**Requirement 1:** In the interview on Vietnam's business outlook, what reason is given for foreign investors' confidence in Viet Nam's economic development?
**Requirement 2:** According to the interview on Vietnam's business outlook, what share of enterprises could not pay corporate income tax?
**Requirement 3:** List every percentage figure in the interview on Vietnam's business outlook, with what each one describes.

**Text segment:**
This year holds promise for Vietnamese enterprises, says Vu Tien Loc, president of the Viet Nam Chamber of Commerce and Industry in an interview with Nguoi Lao Dong (The Labourer) newspaper.
How do you assess the country's economic situation in 2013 and the government's major policies that impacted Vietnamese enterprises the most?
I should say 2013 left an impressive footprint on the national economic growth, thanks to the government's policy of restructuring the national economy, including State-owned enterprises (SOEs).
In late 2013, to accelerate the restructuring of SOEs, Prime Minister Nguyen Tan Dung signed Decree 204/ND-CP that asked all joint stock companies whose ownership representatives are from the ministry, sector or local governments to return the profits earned from government shares in 2013-14 to the State budget.
The PM also ordered SOEs to withdraw from their non-core investments.
Another measure that left a strong impact on the business community was Viet Nam's active negotiation in international trade agreements, including the Trans Pacific Partnership Agreement (TPP).
These measures indicate the government's resolve to integrate with and follow the rules of the global arena, particularly TPP.
In your opinion, what are the expectations of the business community in 2014?
This year will be a difficult year for Vietnamese enterprises. Last year, more than 10,000 enterprises resumed their operations after closing down temporarily.
However, the number of enterprises which declared bankruptcy continues to increase. About 60 per cent of the enterprises could not pay corporate income tax.
The benefit rate and tax contribution to the State budget were not as high as expected. All these speak of the comparatively low advantages of our enterprises in the international integration environment.
However, studies by Vietnamese and foreign organisations have made a positive observation that Vietnamese enterprises have confidence in the long term and mid-term development of the national economy.
Among 500 leading enterprises, 60 per cent reported that their business in 2013 was better than in the previous year and 80 per cent said they would expand their production in 2014.
Meanwhile, foreign investment in 2013 totalled US$21 billion. This indicates that foreign investors have confidence in Viet Nam's economic development, particularly because it is set to become a TPP member.

**Data to examine:**
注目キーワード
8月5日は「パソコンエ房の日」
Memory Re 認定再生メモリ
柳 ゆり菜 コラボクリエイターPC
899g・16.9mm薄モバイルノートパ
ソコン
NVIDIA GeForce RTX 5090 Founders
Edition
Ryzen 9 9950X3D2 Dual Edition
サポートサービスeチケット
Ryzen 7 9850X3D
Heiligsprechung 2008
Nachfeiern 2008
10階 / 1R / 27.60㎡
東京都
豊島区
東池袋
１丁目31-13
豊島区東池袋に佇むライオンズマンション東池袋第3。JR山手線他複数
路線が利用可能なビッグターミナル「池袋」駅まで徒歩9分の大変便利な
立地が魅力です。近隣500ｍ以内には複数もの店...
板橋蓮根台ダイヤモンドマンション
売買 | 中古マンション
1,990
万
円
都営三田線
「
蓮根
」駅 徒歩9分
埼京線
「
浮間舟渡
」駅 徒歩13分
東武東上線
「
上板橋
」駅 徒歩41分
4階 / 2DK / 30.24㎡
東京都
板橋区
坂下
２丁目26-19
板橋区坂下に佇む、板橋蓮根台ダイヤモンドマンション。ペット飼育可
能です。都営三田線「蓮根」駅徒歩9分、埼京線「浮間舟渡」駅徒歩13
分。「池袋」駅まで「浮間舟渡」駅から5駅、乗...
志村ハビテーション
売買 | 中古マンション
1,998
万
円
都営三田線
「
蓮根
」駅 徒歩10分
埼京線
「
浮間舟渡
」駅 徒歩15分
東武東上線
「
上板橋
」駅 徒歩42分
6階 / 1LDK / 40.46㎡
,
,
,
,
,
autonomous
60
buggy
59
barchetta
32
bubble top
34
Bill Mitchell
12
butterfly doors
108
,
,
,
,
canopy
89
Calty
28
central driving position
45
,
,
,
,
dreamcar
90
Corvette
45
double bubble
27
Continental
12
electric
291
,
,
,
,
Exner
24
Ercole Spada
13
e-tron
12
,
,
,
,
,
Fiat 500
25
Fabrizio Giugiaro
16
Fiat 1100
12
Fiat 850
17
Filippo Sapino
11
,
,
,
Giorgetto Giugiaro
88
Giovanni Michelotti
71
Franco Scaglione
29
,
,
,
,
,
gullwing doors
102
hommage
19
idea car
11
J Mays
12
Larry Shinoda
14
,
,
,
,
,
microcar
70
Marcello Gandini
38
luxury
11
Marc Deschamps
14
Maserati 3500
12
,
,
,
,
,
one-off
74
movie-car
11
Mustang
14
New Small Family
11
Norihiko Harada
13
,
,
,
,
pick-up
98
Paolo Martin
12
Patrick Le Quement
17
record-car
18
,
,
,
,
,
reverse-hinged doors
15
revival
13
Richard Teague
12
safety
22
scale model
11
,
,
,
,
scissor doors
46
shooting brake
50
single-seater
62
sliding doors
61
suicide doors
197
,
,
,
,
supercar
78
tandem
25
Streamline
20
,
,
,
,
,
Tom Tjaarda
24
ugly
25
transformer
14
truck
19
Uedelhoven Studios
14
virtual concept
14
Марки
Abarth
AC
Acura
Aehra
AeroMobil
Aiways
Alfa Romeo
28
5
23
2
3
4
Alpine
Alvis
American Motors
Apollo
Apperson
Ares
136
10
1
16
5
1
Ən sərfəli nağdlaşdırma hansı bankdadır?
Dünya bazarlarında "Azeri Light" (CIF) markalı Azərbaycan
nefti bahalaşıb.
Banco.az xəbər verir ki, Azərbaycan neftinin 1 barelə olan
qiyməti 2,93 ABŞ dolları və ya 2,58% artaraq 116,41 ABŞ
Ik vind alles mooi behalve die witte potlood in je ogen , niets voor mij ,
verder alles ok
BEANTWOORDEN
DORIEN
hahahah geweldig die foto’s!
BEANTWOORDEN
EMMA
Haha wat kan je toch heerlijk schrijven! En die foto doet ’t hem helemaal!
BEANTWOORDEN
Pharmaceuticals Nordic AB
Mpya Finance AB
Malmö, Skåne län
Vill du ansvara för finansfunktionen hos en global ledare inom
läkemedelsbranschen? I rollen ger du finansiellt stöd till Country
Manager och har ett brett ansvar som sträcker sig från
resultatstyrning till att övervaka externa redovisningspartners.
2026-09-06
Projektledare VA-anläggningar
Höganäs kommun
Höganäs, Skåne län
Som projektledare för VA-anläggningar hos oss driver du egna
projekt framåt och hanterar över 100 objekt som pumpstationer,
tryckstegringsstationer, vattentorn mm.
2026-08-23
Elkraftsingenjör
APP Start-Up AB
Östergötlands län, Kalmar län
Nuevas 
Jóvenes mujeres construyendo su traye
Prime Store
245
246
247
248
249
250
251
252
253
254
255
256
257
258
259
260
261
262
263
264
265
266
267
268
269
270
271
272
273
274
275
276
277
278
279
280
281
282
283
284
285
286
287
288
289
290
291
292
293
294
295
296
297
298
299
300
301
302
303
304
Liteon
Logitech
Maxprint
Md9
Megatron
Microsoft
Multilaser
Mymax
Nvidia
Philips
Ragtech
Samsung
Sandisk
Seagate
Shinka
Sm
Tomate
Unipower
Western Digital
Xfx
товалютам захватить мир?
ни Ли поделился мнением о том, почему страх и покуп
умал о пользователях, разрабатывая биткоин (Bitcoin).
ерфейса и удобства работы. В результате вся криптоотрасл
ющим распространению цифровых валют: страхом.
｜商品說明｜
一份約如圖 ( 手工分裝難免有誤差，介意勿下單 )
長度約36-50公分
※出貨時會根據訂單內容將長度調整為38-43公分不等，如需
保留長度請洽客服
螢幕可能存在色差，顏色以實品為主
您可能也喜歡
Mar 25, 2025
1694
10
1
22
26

**Task result 1:** Foreign investors are confident in Viet Nam's economic development particularly because the country is set to become a member of the Trans Pacific Partnership Agreement (TPP). The interview cites 2013 foreign investment of US$21 billion as evidence of that confidence.

**Task result 2:** About 60 per cent.

**Task result 3:**
- 60 per cent: the share of enterprises that could not pay corporate income tax
- 60 per cent: the share of 500 leading enterprises that reported their business in 2013 was better than in the previous year
- 80 per cent: the share of those leading enterprises that said they would expand production in 2014